An Illustrated History of the Treaty of Waitangi by Claudia Orange Pdf
This book builds on Claudia Orange’s award-winning Treaty of Waitangi, using a wonderful range of photographs, maps and paintings to bring the Treaty’s history to life. Depictions of key players and moments sit alongside a clear and informative text that helps explain the history of this key document. Two peoples meeting, agreements made and broken, claims and protests: all are a part of the story of the Treaty from before its signing to the present day. Never before have the Treaty’s varied stories been made so accessible the general reader.
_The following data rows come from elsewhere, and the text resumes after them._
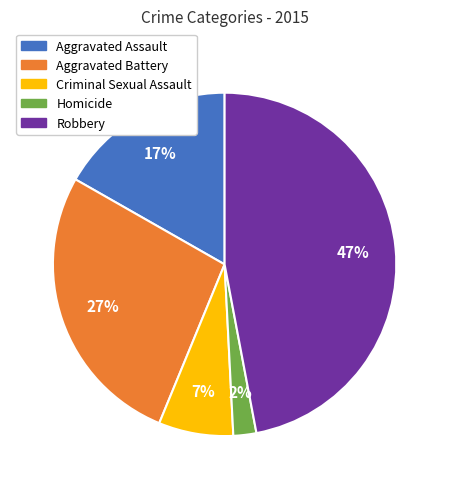

Which category has the smallest portion of the pie?

Homicide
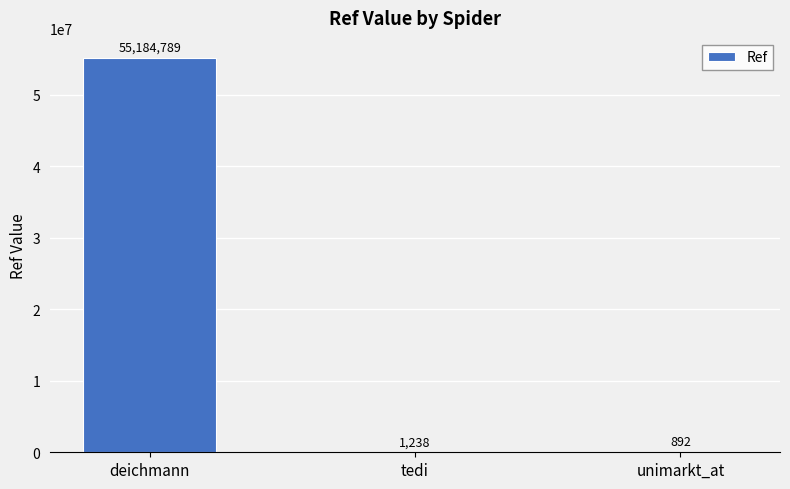

Reading left to right, list all the values displayed in this chart.

55184789	1238	892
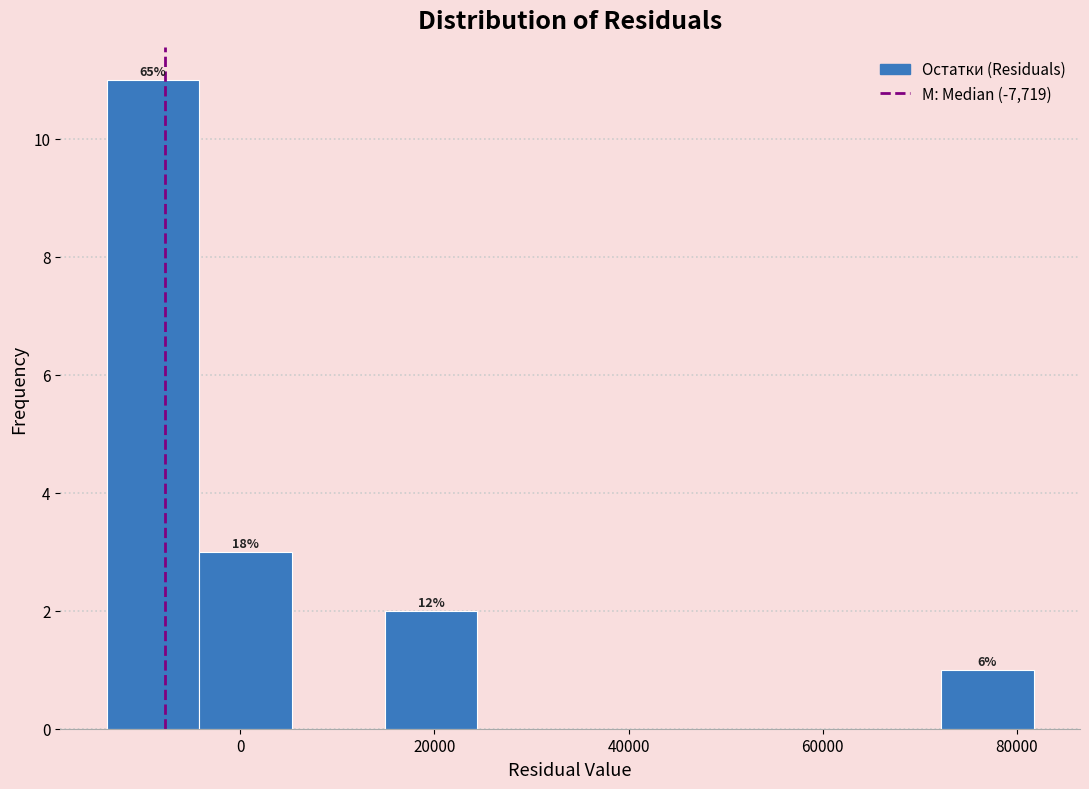

Over which range of the x-axis is the bar tallest?

-14000 to -4000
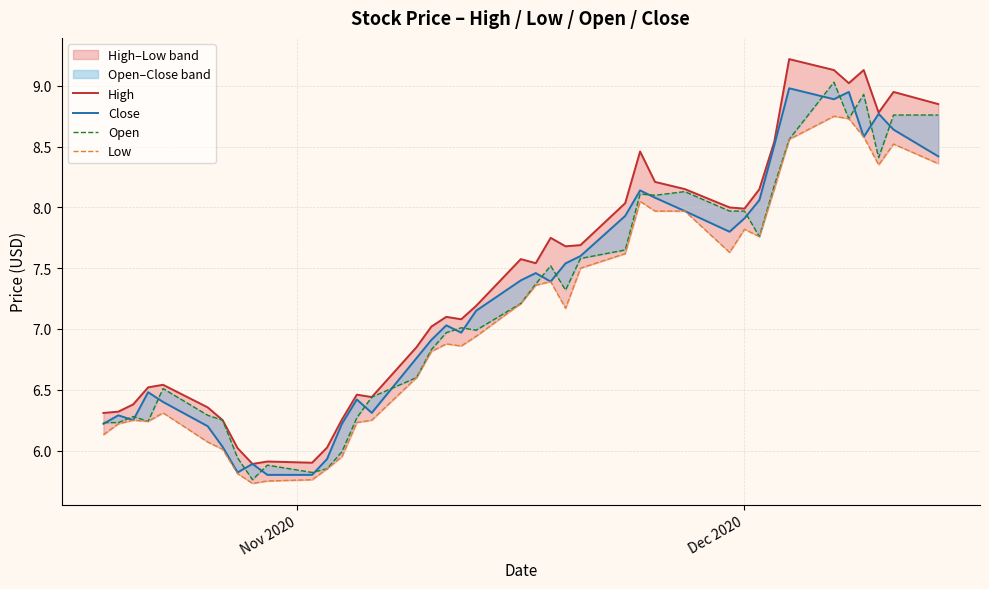

Does the chart display data point markers on the line(s)?

No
The Oxford Illustrated History of World War Two by Richard Overy Pdf
World War Two was the most devastating conflict in recorded human history. It was both global in extent and total in character. It has understandably left a long and dark shadow across the decades. Yet it is three generations since hostilities formally ended in 1945 and the conflict is now a lived memory for only a few. And this growing distance in time has allowed historians to think differently about how to describe it, how to explain its course, and what subjects to focus on when considering the wartime experience. For instance, as World War Two recedes ever further into the past, even a question as apparently basic as when it began and ended becomes less certain. Was it 1939, when the war in Europe began? Or the summer of 1941, with the beginning of Hitler's war against the Soviet Union? Or did it become truly global only when the Japanese brought the USA into the war at the end of 1941? And what of the long conflict in East Asia, beginning with the Japanese aggression in China in the early 1930s and only ending with the triumph of the Chinese Communists in 1949? In The Oxford Illustrated History of World War Two a team of leading historians re-assesses the conflict for a new generation, exploring the course of the war not just in terms of the Allied response but also from the viewpoint of the Axis aggressor states. Under Richard Overy's expert editorial guidance, the contributions take us from the genesis of war, through the action in the major theatres of conflict by land, sea, and air, to assessments of fighting power and military and technical innovation, the economics of total war, the culture and propaganda of war, and the experience of war (and genocide) for both combatants and civilians, concluding with an account of the transition from World War to Cold War in the late 1940s. Together, they provide a stimulating and thought-provoking new interpretation of one of the most terrible and fascinating episodes in world history.